Scarfjoint · 25/01/2014 20:02

When you're three, and screaming, and it's a stranger, it's exactly the same thing. Hmm
She could have, you know, carried on with her job.

OP posts:
IamInvisible · 25/01/2014 20:08

So you've changed the story from "got down to their level and said" as per the OP to

"Being in their faces and screaming"

Right oh! Hmm

elliejjtiny · 25/01/2014 20:10

YANBU. I'm fed up with random strangers telling me that my children are too hot or too cold. I've got 4 boys so frequently get people I don't know giving me advice on how to have a girl next time eg "you need to get your fella some tighter pants, love". People follow us round shops asking me why DS2 is in a wheelchair.

Scarfjoint · 25/01/2014 20:11

No, the twins were screaming, not the woman.
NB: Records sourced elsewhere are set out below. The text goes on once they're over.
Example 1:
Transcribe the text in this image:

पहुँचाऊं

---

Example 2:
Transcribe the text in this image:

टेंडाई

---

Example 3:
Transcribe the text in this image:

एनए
She was in their faces telling them they would to behave or leave. Loudly. Without even looking at me. Hmm When she could have just kept her mouth shut and carried on working.

OP posts:
Scarfjoint · 25/01/2014 20:12

elliejjtiny they must be trying to help you Wink

OP posts:
hazeyjane · 25/01/2014 20:14

YANBU she sounds very rude.

adoptmama · 25/01/2014 20:15

i would say yes

after all you are looking for advice on whether or not you are unreasonable from complete strangers on the internet......

Confused
greenbananas · 25/01/2014 21:48

She was rude when you were dealing with a stressful tantrum. No wonder you were upset.
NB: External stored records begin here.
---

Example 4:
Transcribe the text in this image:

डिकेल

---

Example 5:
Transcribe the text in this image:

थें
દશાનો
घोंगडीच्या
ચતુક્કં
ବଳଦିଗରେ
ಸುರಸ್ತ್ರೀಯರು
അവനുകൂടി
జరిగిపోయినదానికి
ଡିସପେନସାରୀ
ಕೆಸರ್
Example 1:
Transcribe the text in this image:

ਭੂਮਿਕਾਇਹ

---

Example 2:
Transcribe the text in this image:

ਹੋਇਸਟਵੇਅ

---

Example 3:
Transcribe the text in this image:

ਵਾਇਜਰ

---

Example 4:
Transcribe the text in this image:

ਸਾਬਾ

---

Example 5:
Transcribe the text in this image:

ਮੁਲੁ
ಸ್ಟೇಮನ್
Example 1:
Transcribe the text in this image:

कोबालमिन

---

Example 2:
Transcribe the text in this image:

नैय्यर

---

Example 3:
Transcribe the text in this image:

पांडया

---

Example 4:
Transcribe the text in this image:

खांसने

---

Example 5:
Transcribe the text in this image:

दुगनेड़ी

Now lots of other people are going to be rude to you and tell you that yabu.. It's not going to help Grin Have a nice big glass of gin and tonic or something and put it behind you. It has taken me years to ignore the comments people in shops make when they think you are doing something wrong with your parenting.

My favorite shop- tantrum experience is when my tired and cranky 4 year old ds threw himself on the floor in a shop and absolutely screamed the place down because of something completely trivial. It was mortifying. I had his 3 week old little brother in a sling, and was so knackered and so fed up that I couldn't be bothered to argue, so I said "I'll just wait here until you are ready to be sensible" and stood next to him, waiting for it to stop. It took AGES! Some people were tutting and giving me black looks, but about four or five other mums came over one by one and asked if there was anything to do to help me. One old granny told me I was right to be so calm and said "don't worry, we have all been there".

I'm so sorry you met a rude person today. Hopefully there will be some nicer people around if your twins ever do this again.